APA agrees with the bill's underlying goal of decreasing the number of uninsured but opposes the the bill's intent to override state mandates.
APA unsuccessfully sought to amend the bill while it was before the HELP committee to require full parity for mental health care in health plans covered by the legislation (Psychiatric News, April 7).
“This legislation is a step backward in the effort to get federal mental health parity,” said Nicholas Meyers, director of APA's Department of Government Relations.

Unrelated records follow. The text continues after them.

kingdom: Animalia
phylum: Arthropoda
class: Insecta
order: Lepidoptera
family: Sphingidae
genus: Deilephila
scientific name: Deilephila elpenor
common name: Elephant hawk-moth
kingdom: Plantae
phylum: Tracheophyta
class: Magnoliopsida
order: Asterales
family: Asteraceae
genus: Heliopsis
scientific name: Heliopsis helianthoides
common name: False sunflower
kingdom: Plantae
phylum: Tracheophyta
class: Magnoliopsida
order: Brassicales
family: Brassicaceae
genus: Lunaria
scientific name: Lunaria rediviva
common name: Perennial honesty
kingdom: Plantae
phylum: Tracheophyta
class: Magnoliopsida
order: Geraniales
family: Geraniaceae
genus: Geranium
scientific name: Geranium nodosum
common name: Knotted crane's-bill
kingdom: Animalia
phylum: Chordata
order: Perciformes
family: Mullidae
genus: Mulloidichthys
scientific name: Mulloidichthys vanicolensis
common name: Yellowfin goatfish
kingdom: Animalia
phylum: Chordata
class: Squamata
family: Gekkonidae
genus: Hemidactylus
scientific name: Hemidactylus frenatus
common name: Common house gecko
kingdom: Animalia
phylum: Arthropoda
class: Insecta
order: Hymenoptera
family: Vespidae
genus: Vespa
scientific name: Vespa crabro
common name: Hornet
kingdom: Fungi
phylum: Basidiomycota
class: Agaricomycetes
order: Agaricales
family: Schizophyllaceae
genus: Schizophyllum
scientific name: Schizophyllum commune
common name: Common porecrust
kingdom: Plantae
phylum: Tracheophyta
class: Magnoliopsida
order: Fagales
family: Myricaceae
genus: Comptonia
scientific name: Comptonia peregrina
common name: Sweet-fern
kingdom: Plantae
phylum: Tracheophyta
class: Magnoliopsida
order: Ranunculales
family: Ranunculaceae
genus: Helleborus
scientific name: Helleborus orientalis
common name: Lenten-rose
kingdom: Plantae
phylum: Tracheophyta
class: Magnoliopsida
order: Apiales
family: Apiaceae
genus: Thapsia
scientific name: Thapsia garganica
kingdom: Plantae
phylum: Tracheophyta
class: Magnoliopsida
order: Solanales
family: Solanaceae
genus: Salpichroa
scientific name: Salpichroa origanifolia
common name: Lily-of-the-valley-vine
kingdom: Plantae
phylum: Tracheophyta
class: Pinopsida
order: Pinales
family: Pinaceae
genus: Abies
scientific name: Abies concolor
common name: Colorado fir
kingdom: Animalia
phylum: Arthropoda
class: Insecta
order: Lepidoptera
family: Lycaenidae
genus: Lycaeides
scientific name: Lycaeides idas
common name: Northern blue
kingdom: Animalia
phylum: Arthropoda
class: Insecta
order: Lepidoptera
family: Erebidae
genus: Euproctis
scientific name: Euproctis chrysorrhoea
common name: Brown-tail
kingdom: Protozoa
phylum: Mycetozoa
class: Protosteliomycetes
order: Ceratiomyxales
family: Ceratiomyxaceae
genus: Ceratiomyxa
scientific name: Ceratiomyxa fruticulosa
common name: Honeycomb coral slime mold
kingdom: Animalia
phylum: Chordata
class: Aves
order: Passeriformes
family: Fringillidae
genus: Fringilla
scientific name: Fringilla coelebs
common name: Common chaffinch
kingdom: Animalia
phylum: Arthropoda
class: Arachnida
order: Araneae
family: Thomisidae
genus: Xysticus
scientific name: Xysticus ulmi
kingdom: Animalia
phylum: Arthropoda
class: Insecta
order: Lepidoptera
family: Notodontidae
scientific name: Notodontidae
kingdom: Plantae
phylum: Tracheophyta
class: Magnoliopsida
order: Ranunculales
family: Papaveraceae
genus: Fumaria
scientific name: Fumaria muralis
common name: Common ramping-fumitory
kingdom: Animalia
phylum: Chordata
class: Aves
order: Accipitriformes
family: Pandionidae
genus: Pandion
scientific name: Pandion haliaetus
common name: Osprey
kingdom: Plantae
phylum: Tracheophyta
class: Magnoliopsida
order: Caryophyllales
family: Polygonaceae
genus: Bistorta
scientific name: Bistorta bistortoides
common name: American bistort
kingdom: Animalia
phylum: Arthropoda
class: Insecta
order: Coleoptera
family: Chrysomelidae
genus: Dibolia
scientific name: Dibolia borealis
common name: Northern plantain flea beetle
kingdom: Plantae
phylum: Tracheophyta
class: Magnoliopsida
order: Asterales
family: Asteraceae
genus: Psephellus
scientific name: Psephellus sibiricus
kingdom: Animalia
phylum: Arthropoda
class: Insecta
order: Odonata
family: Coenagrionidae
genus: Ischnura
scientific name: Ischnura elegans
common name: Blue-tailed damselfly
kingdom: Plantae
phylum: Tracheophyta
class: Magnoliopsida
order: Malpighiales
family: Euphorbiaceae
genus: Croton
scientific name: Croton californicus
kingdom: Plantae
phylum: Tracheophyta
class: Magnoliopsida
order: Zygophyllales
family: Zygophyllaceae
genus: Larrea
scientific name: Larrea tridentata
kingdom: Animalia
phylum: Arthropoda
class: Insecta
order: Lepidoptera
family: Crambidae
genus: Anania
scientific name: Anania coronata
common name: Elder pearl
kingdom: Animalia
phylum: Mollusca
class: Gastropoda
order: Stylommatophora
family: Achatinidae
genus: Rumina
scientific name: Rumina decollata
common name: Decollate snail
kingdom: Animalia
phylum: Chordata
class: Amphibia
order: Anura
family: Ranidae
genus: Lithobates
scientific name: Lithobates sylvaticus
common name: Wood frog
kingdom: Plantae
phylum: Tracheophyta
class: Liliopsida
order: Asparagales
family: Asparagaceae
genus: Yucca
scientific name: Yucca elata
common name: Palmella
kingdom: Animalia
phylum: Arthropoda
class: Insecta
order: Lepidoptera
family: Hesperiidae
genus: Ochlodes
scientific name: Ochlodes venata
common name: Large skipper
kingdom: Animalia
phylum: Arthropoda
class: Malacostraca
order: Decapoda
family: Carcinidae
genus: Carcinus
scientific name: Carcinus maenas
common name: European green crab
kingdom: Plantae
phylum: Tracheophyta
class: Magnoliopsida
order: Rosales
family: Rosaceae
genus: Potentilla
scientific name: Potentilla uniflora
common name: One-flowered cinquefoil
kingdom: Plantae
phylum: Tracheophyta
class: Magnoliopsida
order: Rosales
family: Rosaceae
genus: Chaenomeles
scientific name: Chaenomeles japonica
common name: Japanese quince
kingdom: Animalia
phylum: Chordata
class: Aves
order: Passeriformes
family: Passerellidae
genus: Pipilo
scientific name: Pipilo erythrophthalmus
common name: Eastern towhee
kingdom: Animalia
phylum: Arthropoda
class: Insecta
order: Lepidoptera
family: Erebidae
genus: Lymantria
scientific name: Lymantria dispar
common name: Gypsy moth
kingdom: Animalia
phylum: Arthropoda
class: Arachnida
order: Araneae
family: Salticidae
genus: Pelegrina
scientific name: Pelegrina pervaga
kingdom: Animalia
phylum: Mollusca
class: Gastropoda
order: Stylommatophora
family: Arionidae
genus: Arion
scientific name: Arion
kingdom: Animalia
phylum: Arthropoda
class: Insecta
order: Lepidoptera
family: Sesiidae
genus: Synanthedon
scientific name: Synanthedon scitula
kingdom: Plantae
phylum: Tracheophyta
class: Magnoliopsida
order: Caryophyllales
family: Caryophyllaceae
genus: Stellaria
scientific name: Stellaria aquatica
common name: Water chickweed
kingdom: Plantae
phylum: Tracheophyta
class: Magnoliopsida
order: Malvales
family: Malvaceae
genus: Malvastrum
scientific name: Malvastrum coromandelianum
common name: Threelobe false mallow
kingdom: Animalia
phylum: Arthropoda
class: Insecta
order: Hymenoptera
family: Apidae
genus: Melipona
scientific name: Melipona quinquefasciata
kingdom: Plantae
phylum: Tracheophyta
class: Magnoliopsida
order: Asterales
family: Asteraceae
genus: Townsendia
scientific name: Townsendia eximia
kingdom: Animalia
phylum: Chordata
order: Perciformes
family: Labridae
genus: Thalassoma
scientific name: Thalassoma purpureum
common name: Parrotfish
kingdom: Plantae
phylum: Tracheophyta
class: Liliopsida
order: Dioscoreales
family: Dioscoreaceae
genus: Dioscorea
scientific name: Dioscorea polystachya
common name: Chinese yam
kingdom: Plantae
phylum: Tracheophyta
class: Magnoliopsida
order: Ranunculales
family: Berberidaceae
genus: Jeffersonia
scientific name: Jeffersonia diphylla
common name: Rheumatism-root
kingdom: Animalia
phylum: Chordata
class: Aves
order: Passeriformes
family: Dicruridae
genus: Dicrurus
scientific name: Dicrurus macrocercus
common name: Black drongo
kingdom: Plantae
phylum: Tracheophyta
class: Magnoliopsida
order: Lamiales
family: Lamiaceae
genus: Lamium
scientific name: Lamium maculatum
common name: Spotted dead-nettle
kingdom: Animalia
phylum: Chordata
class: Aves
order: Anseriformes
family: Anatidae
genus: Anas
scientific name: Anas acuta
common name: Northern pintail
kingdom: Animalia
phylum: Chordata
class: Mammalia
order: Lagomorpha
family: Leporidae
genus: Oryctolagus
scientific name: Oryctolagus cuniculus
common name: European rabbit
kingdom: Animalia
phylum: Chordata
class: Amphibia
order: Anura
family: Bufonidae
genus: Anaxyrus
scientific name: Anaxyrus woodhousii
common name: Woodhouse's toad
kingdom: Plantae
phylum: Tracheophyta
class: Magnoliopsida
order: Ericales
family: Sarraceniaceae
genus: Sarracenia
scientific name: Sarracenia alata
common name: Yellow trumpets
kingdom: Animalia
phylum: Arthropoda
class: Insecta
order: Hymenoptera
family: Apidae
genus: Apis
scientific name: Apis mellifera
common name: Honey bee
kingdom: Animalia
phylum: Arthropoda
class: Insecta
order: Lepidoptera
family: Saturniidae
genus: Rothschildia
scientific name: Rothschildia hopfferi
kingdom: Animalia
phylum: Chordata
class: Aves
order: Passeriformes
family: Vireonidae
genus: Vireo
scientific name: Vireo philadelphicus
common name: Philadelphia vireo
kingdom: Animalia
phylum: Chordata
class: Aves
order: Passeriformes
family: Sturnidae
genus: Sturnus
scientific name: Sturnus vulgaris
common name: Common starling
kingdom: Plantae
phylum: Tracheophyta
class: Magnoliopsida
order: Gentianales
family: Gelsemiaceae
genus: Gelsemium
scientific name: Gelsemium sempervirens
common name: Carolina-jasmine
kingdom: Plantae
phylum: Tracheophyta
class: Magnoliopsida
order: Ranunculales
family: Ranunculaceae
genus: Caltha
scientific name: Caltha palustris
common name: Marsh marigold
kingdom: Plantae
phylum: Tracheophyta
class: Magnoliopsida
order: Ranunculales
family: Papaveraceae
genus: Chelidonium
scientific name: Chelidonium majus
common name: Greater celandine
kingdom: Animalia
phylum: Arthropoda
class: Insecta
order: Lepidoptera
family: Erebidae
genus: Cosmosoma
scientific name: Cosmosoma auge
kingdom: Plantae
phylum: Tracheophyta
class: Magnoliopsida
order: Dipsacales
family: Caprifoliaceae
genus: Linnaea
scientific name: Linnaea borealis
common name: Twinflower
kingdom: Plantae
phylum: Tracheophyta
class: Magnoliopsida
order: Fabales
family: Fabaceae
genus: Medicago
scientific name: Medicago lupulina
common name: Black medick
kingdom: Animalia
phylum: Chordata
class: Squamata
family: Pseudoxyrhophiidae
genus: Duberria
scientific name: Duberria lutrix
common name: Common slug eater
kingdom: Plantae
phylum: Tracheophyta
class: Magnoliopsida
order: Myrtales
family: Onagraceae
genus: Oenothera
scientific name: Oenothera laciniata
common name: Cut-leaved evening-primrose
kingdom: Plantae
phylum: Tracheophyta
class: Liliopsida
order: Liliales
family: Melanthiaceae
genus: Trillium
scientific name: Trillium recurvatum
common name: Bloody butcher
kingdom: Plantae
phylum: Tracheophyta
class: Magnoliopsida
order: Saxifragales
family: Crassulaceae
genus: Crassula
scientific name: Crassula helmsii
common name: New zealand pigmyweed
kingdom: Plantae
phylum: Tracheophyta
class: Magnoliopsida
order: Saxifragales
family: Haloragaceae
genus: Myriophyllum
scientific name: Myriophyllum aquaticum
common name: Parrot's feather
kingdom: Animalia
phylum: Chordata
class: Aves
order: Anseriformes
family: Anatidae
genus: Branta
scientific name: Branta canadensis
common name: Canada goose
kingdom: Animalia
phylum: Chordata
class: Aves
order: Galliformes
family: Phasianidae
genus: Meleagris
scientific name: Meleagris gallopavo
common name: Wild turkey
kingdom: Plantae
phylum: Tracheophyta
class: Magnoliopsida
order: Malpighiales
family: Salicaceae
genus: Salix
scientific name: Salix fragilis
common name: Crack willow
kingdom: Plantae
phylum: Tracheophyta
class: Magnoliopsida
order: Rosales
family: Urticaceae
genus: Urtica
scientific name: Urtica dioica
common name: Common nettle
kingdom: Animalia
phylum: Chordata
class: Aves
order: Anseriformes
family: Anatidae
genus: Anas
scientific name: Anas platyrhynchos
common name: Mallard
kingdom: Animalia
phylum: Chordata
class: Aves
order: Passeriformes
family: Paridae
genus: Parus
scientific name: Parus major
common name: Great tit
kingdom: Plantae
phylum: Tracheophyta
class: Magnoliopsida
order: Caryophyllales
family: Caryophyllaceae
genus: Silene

The criticisms of the legislation generally fall under concerns that it will either weaken many state guidelines that govern health care insurance providers or eliminate the ability of states to take enforcement actions.
The bill would also remove limits on how much of a surcharge insurers can impose on small groups when one of their members is seriously ill. It would preempt state accountability rules for all types of health insurance in areas such as prompt claims payment, appeals rights, audit authority, and insurers' filing requirements.
Another criticism of the measure is that it would allow insurers to choose to follow state laws or the new, less strict federal rules. It would limit state enforcement of federal rules to federal court and give insurers the right to sue a state if they disagree with the way it is enforcing the rules.
“Regulation adds to the cost of health insurance, but it is needed to make sure the insurers do what they say they will,” said Karen Pollitz, an opponent of the bill and policy director for the Georgetown University Health Policy Institute.
The changes would allow insurers to more easily circumvent the law and find out how sick the people applying for their policies are, she said. “The unintended consequences of this legislation will be splitting the risk pool, and a lot of sick people are not going to get coverage,” Pollitz said.
The bill's supporters, including Joseph Rossmann, vice president of Associated Builders and Contractors Inc., said that within the new system, it is in the associations' interests to make sure their members are offered comprehensive plan options that include chronic illness coverage.
The bill's opponents said opposition by most Senate Democrats and weak support from moderate Republicans may limit the bill's future, but the need for lawmakers to boast of a health care accomplishment in an election year may spur its advance.
Sen. Olympia Snowe (R-Maine) is the author of an alternative bill (S 406) that is opposed by the insurance industry and has been stalled in the Senate for years. Snowe has yet to sign on to Enzi's bill, which lacks a key provision in her bill that would allow small-business health plans to self-insure and thus be exempt from state regulation. The Enzi bill would allow small-business health plans to bypass state coverage mandates only if they also sell at least one policy that matches a benefit plan offered to state employees in one of the five most populous states.
Opponents of the Enzi bill describe this provision as a weak protection for the public, since there are several options within those state plans that are offer only minimal coverage.
“We foresee the number of uninsured and underinsured going up if this becomes law,” Pollitz said.
The House passed legislation (HR 525) last July that mirrors Snowe's bill. If the Enzi bill is approved, members of the two houses would have to resolve differences and come up with final language.
Although most Democratic senators oppose both bills and are expected to offer amendments to draw away Republican support when it is considered by the full Senate, Pollitz said grass-roots pressure is pushing many to support the bill. Other issues that may arise as amendments, according to congressional staffers, are those that address a cap on medical malpractice awards, expanding health savings accounts, and extending the May 15 Medicare Part D enrollment deadline.